- [Required work]
Could you write out the rows below again, switching every "pie chart" to "donut chart" and changing nothing else, with the pictures left out?

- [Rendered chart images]
▶

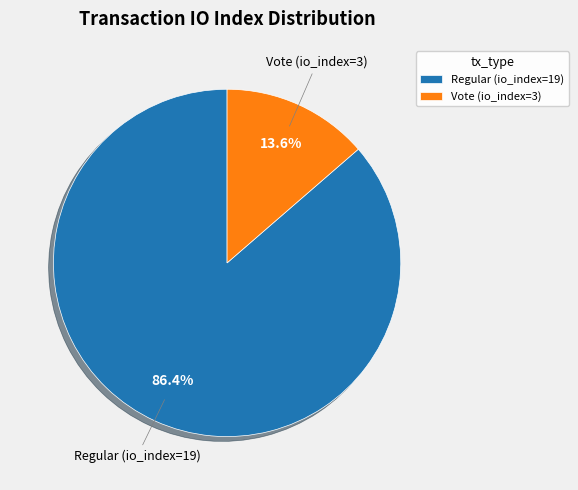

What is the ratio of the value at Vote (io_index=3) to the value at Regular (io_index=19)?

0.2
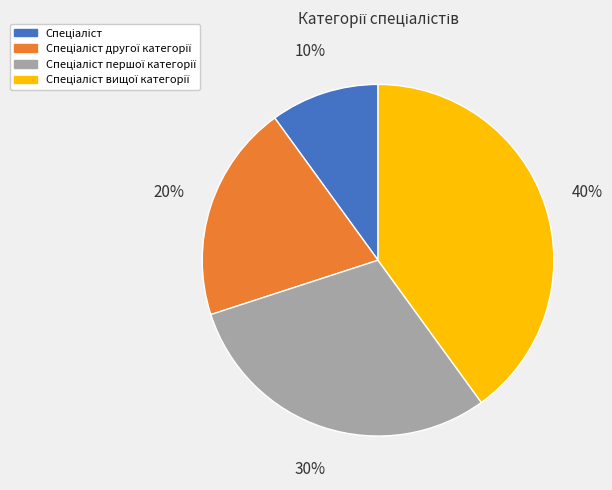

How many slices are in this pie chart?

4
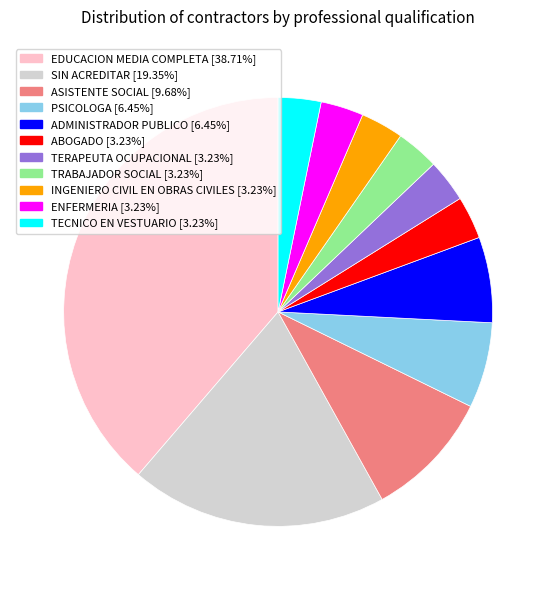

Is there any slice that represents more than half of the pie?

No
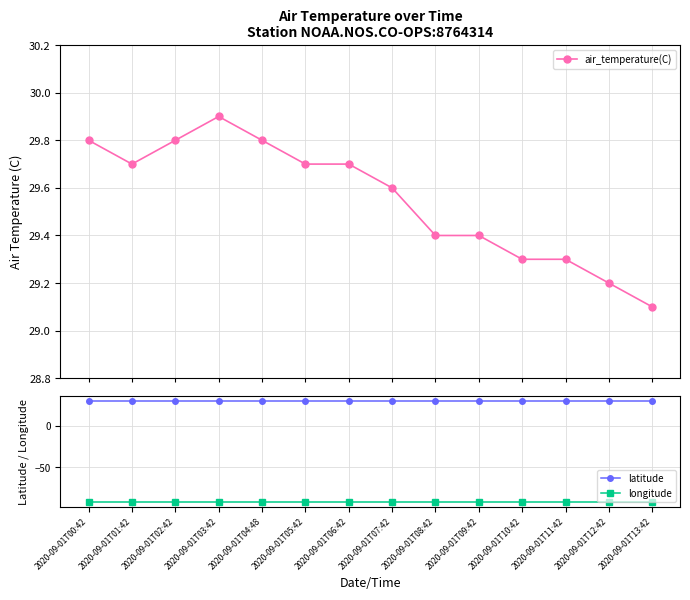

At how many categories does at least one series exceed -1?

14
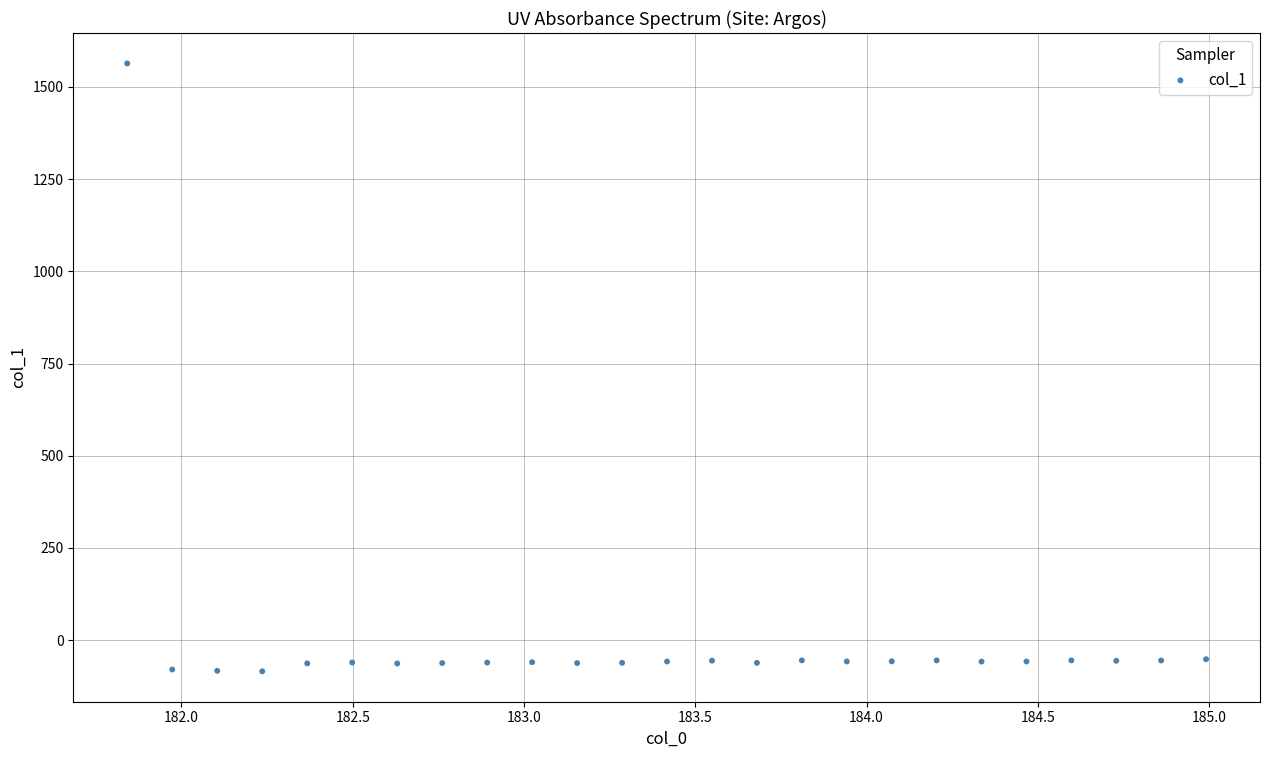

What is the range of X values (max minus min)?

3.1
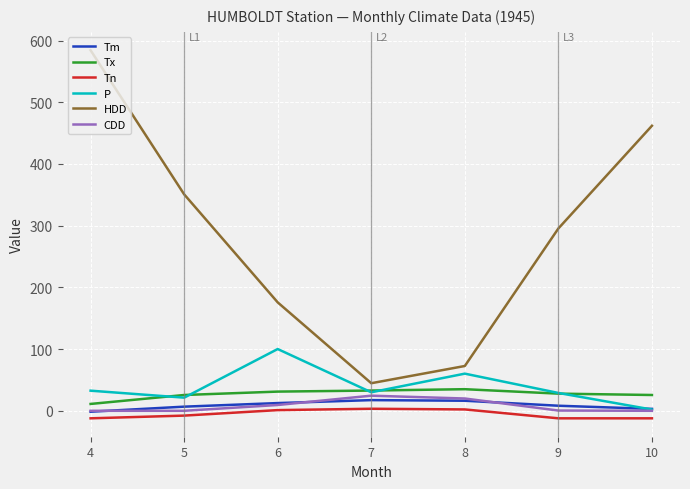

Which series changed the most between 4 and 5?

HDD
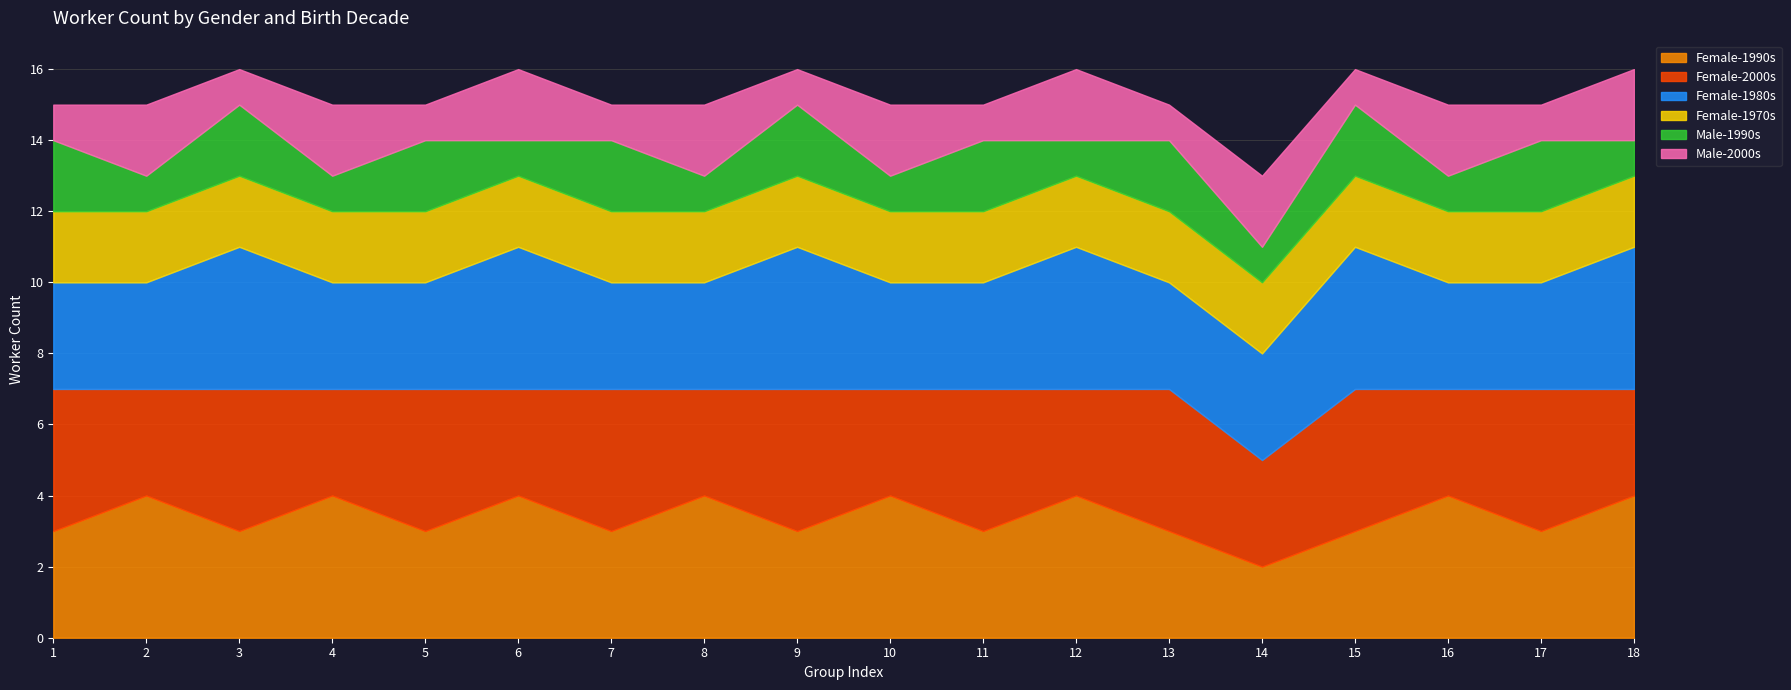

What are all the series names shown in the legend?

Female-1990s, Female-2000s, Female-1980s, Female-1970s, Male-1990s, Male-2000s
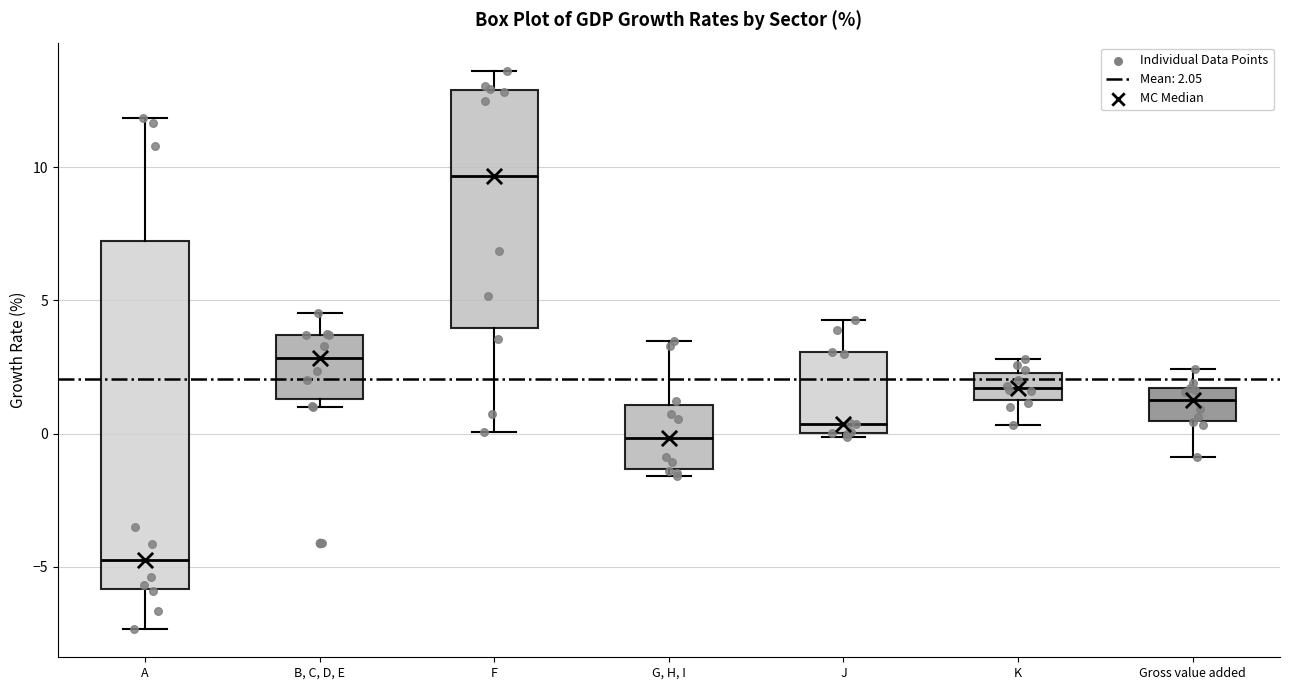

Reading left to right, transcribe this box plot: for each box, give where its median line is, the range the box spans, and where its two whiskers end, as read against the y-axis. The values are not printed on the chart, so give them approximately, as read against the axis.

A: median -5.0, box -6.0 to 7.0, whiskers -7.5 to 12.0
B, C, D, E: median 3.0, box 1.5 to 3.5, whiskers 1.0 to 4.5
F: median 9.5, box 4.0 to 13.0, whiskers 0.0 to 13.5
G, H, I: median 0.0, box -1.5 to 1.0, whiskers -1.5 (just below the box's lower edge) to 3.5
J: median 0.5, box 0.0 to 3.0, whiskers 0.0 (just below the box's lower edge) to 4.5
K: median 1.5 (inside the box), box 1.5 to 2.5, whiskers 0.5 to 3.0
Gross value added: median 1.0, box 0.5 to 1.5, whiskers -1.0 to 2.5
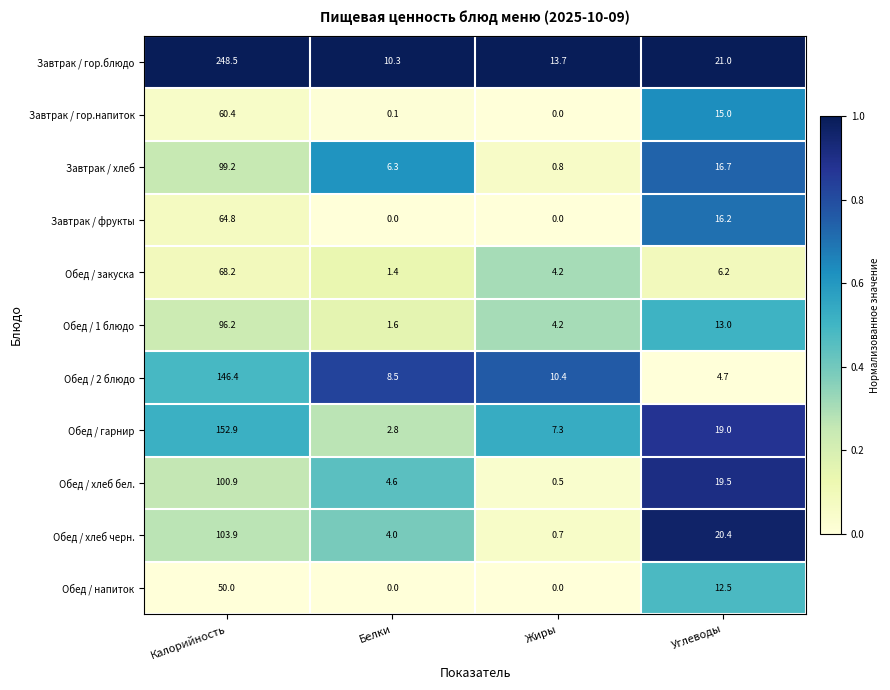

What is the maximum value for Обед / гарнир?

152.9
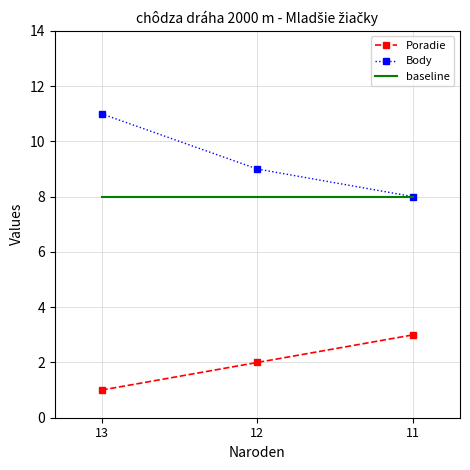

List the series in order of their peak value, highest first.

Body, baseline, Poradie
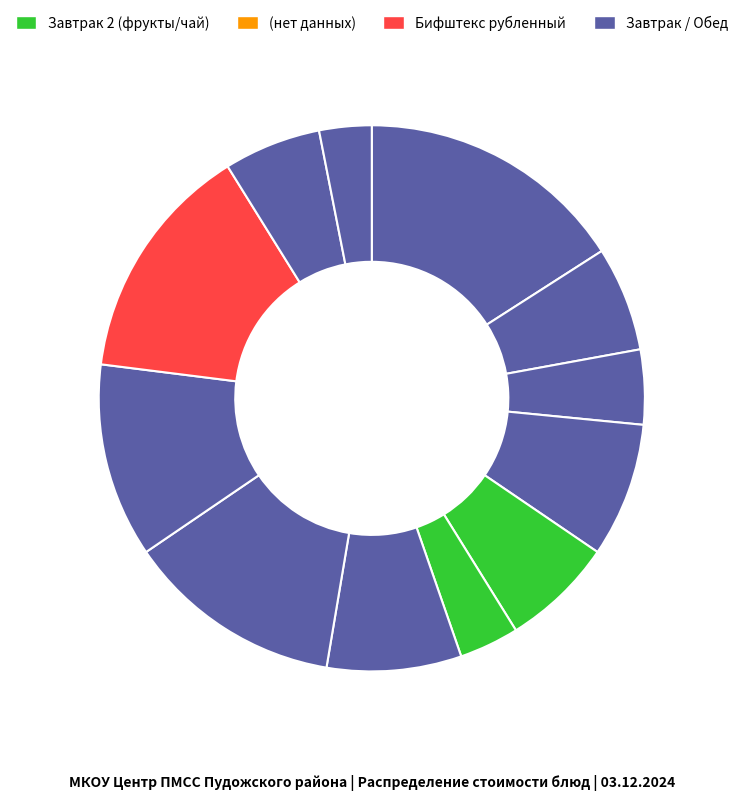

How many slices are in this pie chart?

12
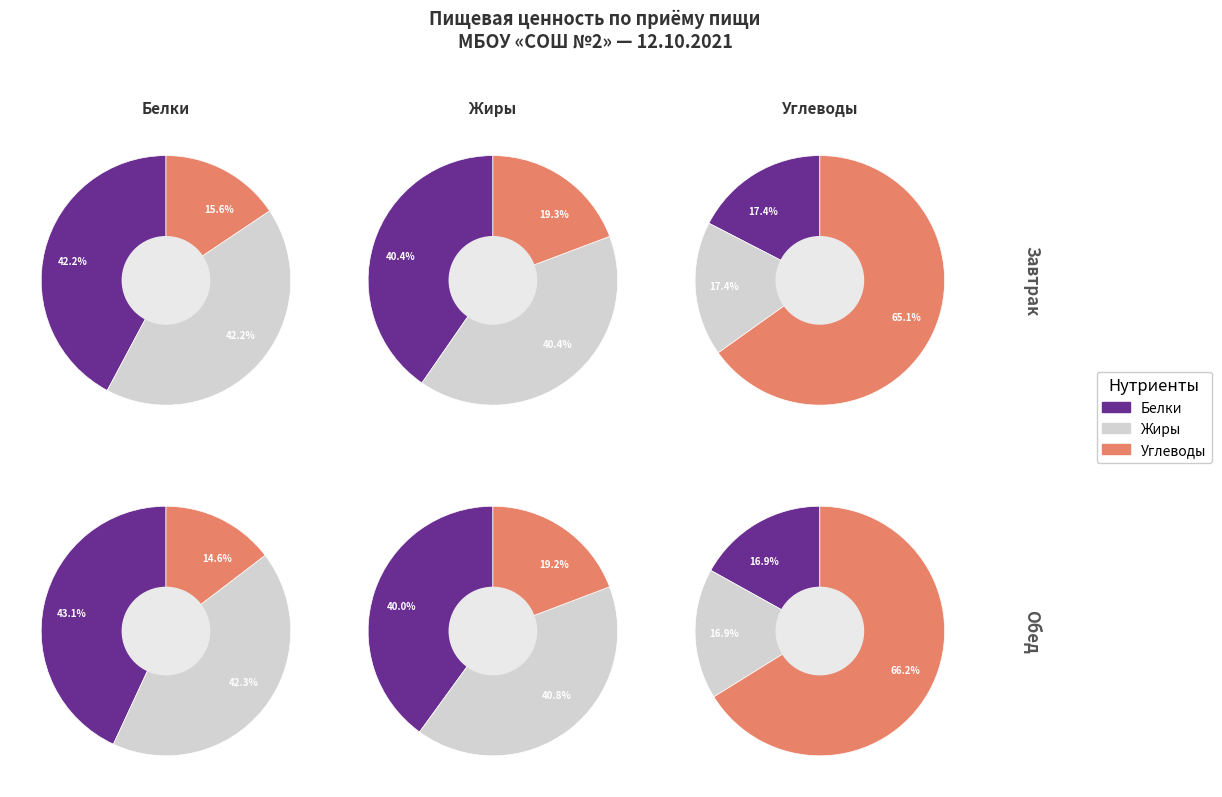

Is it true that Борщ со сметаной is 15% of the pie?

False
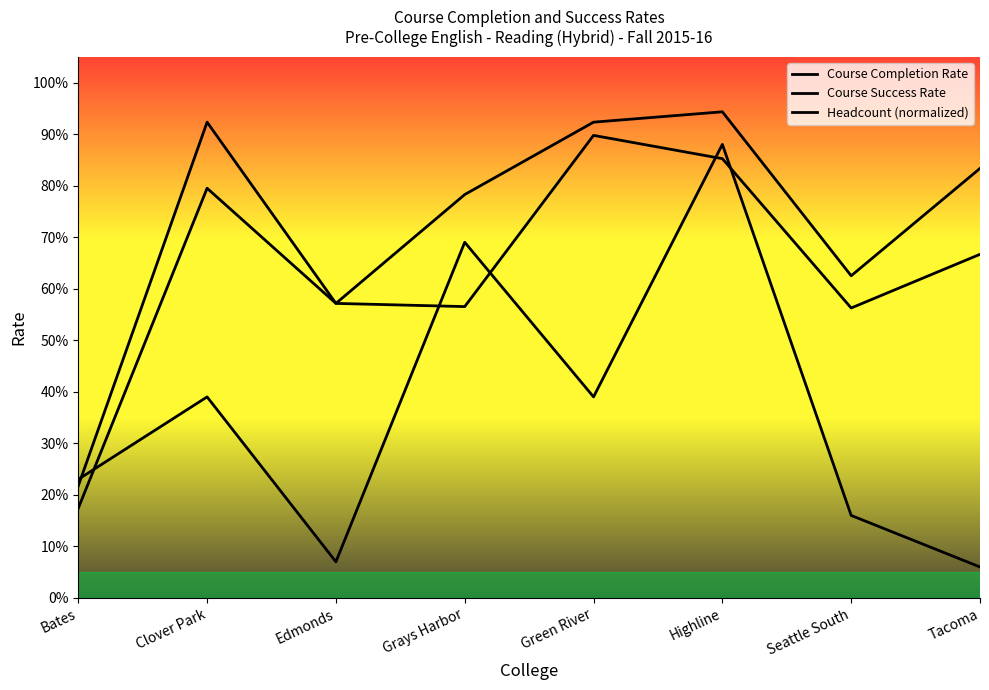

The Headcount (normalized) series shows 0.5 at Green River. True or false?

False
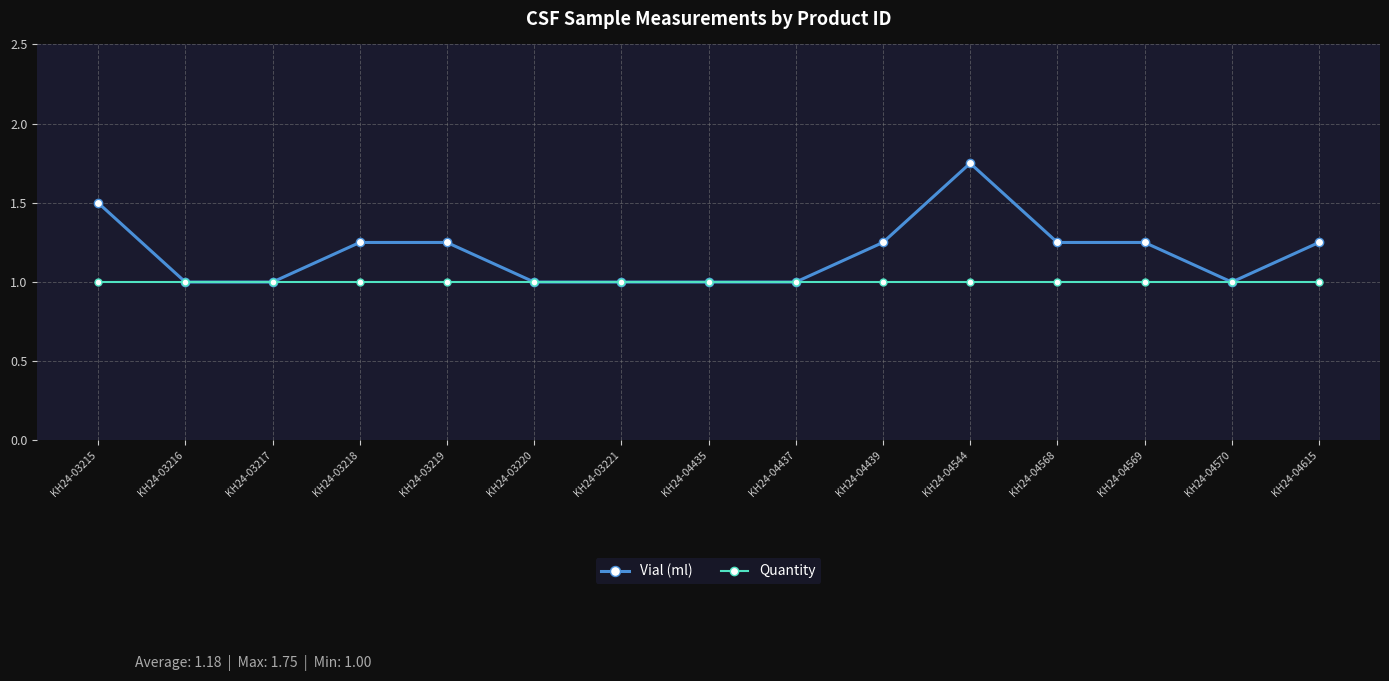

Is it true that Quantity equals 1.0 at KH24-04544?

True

◀

- [Solution to this problem]
What is the ratio of the value at Vote (io_index=3) to the value at Regular (io_index=19)?

0.2

How many slices are in this donut chart?

4

Is there any slice that represents more than half of the pie?

No

At how many categories does at least one series exceed -1?

14

What is the range of X values (max minus min)?

3.1

Which series changed the most between 4 and 5?

HDD

What are all the series names shown in the legend?

Female-1990s, Female-2000s, Female-1980s, Female-1970s, Male-1990s, Male-2000s

Reading left to right, transcribe this box plot: for each box, give where its median line is, the range the box spans, and where its two whiskers end, as read against the y-axis. The values are not printed on the chart, so give them approximately, as read against the axis.

A: median -5.0, box -6.0 to 7.0, whiskers -7.5 to 12.0
B, C, D, E: median 3.0, box 1.5 to 3.5, whiskers 1.0 to 4.5
F: median 9.5, box 4.0 to 13.0, whiskers 0.0 to 13.5
G, H, I: median 0.0, box -1.5 to 1.0, whiskers -1.5 (just below the box's lower edge) to 3.5
J: median 0.5, box 0.0 to 3.0, whiskers 0.0 (just below the box's lower edge) to 4.5
K: median 1.5 (inside the box), box 1.5 to 2.5, whiskers 0.5 to 3.0
Gross value added: median 1.0, box 0.5 to 1.5, whiskers -1.0 to 2.5

What is the maximum value for Обед / гарнир?

152.9

List the series in order of their peak value, highest first.

Body, baseline, Poradie

How many slices are in this donut chart?

12

Is it true that Борщ со сметаной is 15% of the pie?

False

The Headcount (normalized) series shows 0.5 at Green River. True or false?

False

Is it true that Quantity equals 1.0 at KH24-04544?

True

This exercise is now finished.